» What to do
Return the part of the early emotional development text from "Babies begin expressing" to "restrict emotional expression.", copied word for word.

Through emotional expression infants not only communicate their feelings, needs, and wishes to others but also succeed in regulating other people's behavior.

EARLY EMOTIONAL DEVELOPMENT

How Babies Express Their Emotions

Babies begin expressing their emotions quite early in life. Startle, disgust, and distress are among the first true emotions to appear. Next to emerge is the social smile, in which true pleasure is expressed, and this is followed soon thereafter by delight, anger, joy, and surprise. Fear arrives a bit later, and still later come complex emotions like pride and guilt. In general, emotions become more differentiated from one another as they mature, and they are more tied to specific situations.

In infancy, boys are more emotionally expressive than girls, but in a developmental shift caused perhaps by socialization efforts of parents and other caregivers, girls soon begin to express more emotions and boys to restrict emotional expression.

Learning How to Regulate Emotions

A major challenge for infants is to learn how to regulate their own emotions, to modify or control them when desirable or needed. By the preschool years, children have generally learned to restrain their emotional expression somewhat. They also begin to follow emotional display rules, which dictate what emotions to show under what circumstances.

» Dataset section

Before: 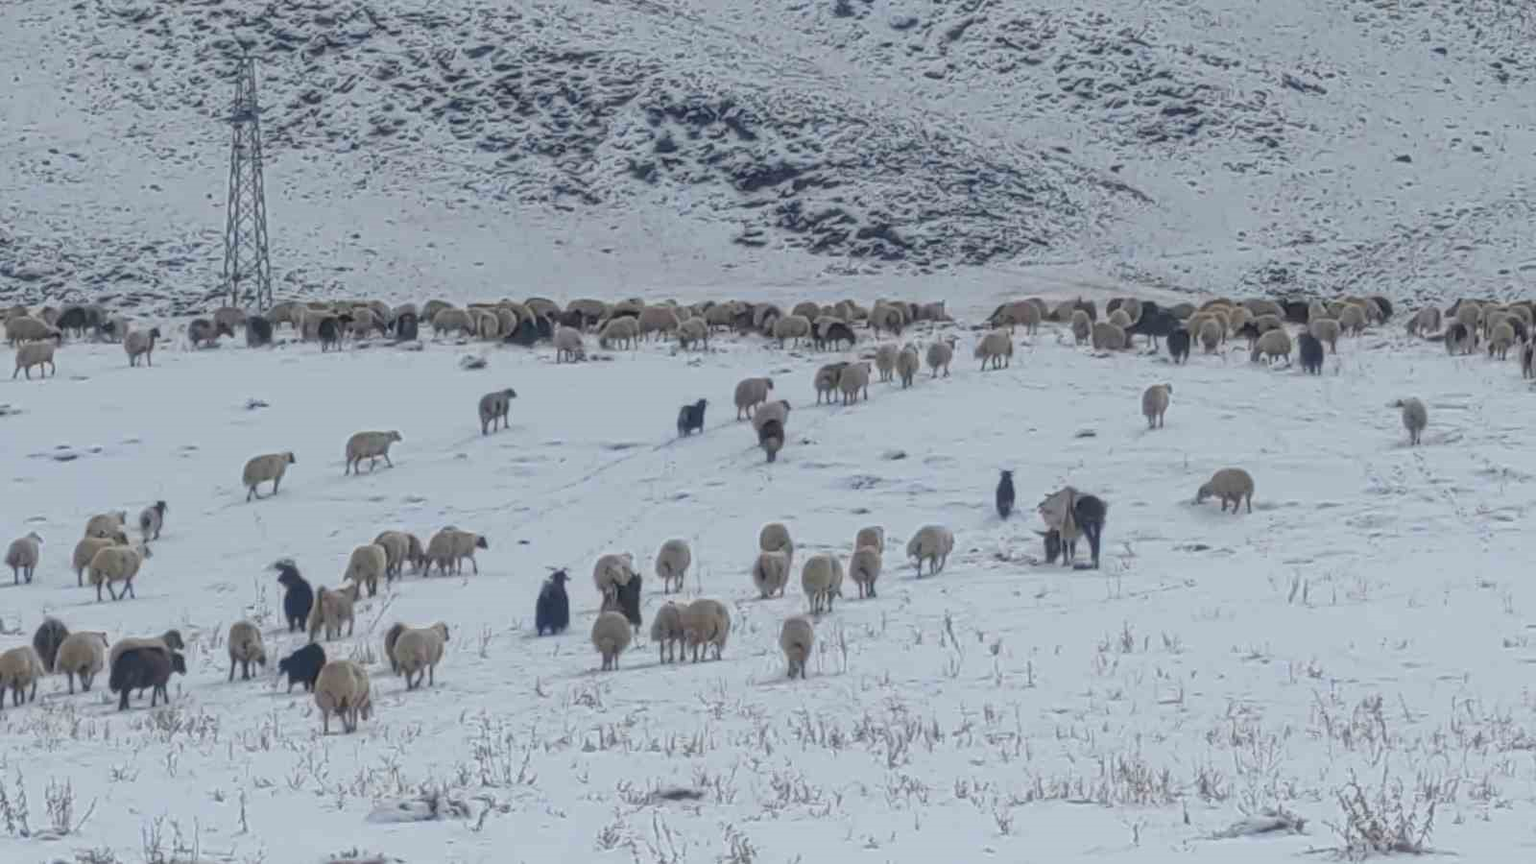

» Exercise answer
Babies begin expressing their emotions quite early in life. Startle, disgust, and distress are among the first true emotions to appear. Next to emerge is the social smile, in which true pleasure is expressed, and this is followed soon thereafter by delight, anger, joy, and surprise. Fear arrives a bit later, and still later come complex emotions like pride and guilt. In general, emotions become more differentiated from one another as they mature, and they are more tied to specific situations.

In infancy, boys are more emotionally expressive than girls, but in a developmental shift caused perhaps by socialization efforts of parents and other caregivers, girls soon begin to express more emotions and boys to restrict emotional expression.